━━ RECORD EXCERPTS ━━

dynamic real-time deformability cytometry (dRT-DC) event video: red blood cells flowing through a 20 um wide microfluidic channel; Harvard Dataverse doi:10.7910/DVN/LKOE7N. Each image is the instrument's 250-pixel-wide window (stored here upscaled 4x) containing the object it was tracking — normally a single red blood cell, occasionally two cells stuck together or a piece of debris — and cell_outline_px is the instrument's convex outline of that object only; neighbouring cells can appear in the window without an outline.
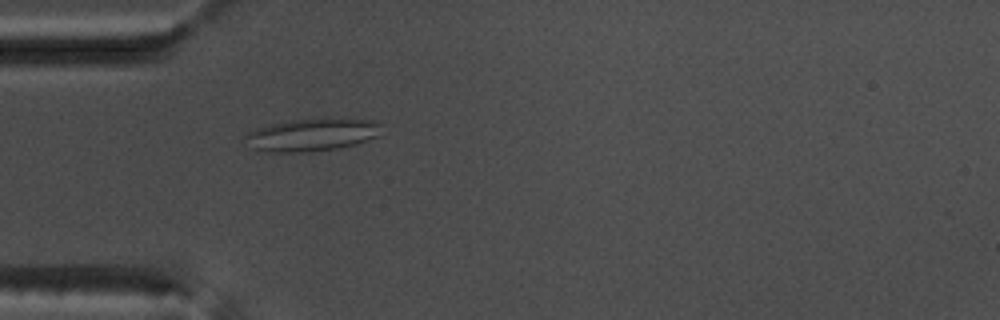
{"species": "common noctule bat (a hibernating species)", "species_latin": "Nyctalus noctula", "temperature_condition": "warm", "stored_images_in_passage": 52, "camera_frame_rate_fps": 3000, "um_per_image_px": 0.085, "animal": {"sex": "male", "body_mass_g": 17.5, "forearm_length_mm": 52.3}, "frame": {"image": 1, "passage_image": 14, "time_ms": 4.333, "image_size_px": [1000, 320], "cell_outline_px": [[380, 136], [356, 144], [336, 148], [312, 152], [272, 152], [256, 148], [244, 136], [248, 132], [256, 128], [272, 124], [292, 120], [372, 120], [380, 124]], "centroid_in_image_um": [26.55, 11.48], "position_along_channel_um": 58.5, "area_um2": 24.97}}
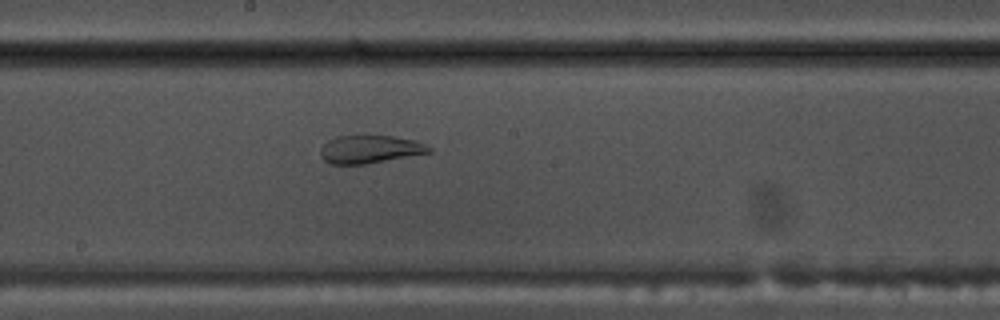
{"frame": {"image": 2, "passage_image": 27, "time_ms": 8.667, "image_size_px": [1000, 320], "cell_outline_px": [[432, 152], [364, 164], [332, 164], [324, 160], [320, 156], [320, 148], [328, 140], [336, 136], [392, 136], [416, 140], [432, 148]], "centroid_in_image_um": [31.43, 12.68], "position_along_channel_um": 216.8, "area_um2": 17.57}}
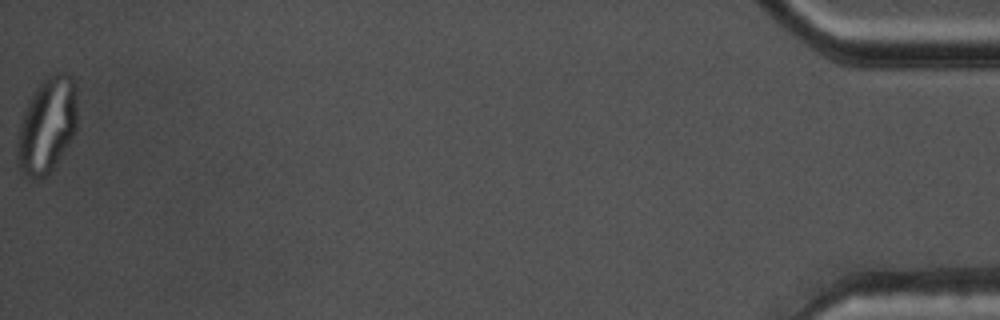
{"frame": {"image": 3, "passage_image": 52, "time_ms": 17.0, "image_size_px": [1000, 320], "cell_outline_px": [[76, 128], [68, 148], [56, 168], [40, 180], [28, 180], [20, 172], [16, 164], [16, 144], [20, 124], [28, 100], [40, 80], [44, 76], [52, 72], [64, 72], [72, 76], [76, 80]], "centroid_in_image_um": [3.99, 10.69], "position_along_channel_um": 431.2, "area_um2": 34.97}}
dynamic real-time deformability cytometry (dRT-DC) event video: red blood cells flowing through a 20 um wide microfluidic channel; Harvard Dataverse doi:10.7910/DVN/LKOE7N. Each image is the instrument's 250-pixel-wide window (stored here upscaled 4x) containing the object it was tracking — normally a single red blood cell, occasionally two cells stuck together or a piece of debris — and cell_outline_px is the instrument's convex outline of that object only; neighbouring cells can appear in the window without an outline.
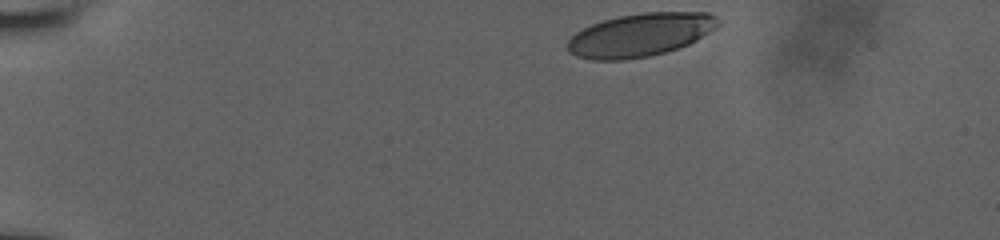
{"species": "human", "species_latin": "Homo sapiens", "temperature_condition": "room temperature", "stored_images_in_passage": 28, "camera_frame_rate_fps": 3000, "um_per_image_px": 0.085, "donor": {"sex": "male"}, "frame": {"image": 1, "passage_image": 1, "time_ms": 0.0, "image_size_px": [1000, 240], "cell_outline_px": [[720, 24], [716, 28], [696, 40], [688, 44], [664, 52], [648, 56], [624, 60], [592, 60], [576, 56], [568, 52], [568, 40], [576, 32], [592, 24], [604, 20], [620, 16], [644, 12], [708, 12], [716, 16], [720, 20]], "centroid_in_image_um": [54.43, 2.96], "position_along_channel_um": 30.6, "area_um2": 37.8}}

━━━

GOAL — Write the entries above out again exactly, but not the pictures.

ANSWER TO THE PROBLEM —
dynamic real-time deformability cytometry (dRT-DC) event video: red blood cells flowing through a 20 um wide microfluidic channel; Harvard Dataverse doi:10.7910/DVN/LKOE7N. Each image is the instrument's 250-pixel-wide window (stored here upscaled 4x) containing the object it was tracking — normally a single red blood cell, occasionally two cells stuck together or a piece of debris — and cell_outline_px is the instrument's convex outline of that object only; neighbouring cells can appear in the window without an outline.
{"species": "common noctule bat (a hibernating species)", "species_latin": "Nyctalus noctula", "temperature_condition": "warm", "stored_images_in_passage": 52, "camera_frame_rate_fps": 3000, "um_per_image_px": 0.085, "animal": {"sex": "male", "body_mass_g": 17.5, "forearm_length_mm": 52.3}, "frame": {"image": 1, "passage_image": 14, "time_ms": 4.333, "image_size_px": [1000, 320], "cell_outline_px": [[380, 136], [356, 144], [336, 148], [312, 152], [272, 152], [256, 148], [244, 136], [248, 132], [256, 128], [272, 124], [292, 120], [372, 120], [380, 124]], "centroid_in_image_um": [26.55, 11.48], "position_along_channel_um": 58.5, "area_um2": 24.97}}
{"frame": {"image": 2, "passage_image": 27, "time_ms": 8.667, "image_size_px": [1000, 320], "cell_outline_px": [[432, 152], [364, 164], [332, 164], [324, 160], [320, 156], [320, 148], [328, 140], [336, 136], [392, 136], [416, 140], [432, 148]], "centroid_in_image_um": [31.43, 12.68], "position_along_channel_um": 216.8, "area_um2": 17.57}}
{"frame": {"image": 3, "passage_image": 52, "time_ms": 17.0, "image_size_px": [1000, 320], "cell_outline_px": [[76, 128], [68, 148], [56, 168], [40, 180], [28, 180], [20, 172], [16, 164], [16, 144], [20, 124], [28, 100], [40, 80], [44, 76], [52, 72], [64, 72], [72, 76], [76, 80]], "centroid_in_image_um": [3.99, 10.69], "position_along_channel_um": 431.2, "area_um2": 34.97}}
dynamic real-time deformability cytometry (dRT-DC) event video: red blood cells flowing through a 20 um wide microfluidic channel; Harvard Dataverse doi:10.7910/DVN/LKOE7N. Each image is the instrument's 250-pixel-wide window (stored here upscaled 4x) containing the object it was tracking — normally a single red blood cell, occasionally two cells stuck together or a piece of debris — and cell_outline_px is the instrument's convex outline of that object only; neighbouring cells can appear in the window without an outline.
{"species": "human", "species_latin": "Homo sapiens", "temperature_condition": "room temperature", "stored_images_in_passage": 28, "camera_frame_rate_fps": 3000, "um_per_image_px": 0.085, "donor": {"sex": "male"}, "frame": {"image": 1, "passage_image": 1, "time_ms": 0.0, "image_size_px": [1000, 240], "cell_outline_px": [[720, 24], [716, 28], [696, 40], [688, 44], [664, 52], [648, 56], [624, 60], [592, 60], [576, 56], [568, 52], [568, 40], [576, 32], [592, 24], [604, 20], [620, 16], [644, 12], [708, 12], [716, 16], [720, 20]], "centroid_in_image_um": [54.43, 2.96], "position_along_channel_um": 30.6, "area_um2": 37.8}}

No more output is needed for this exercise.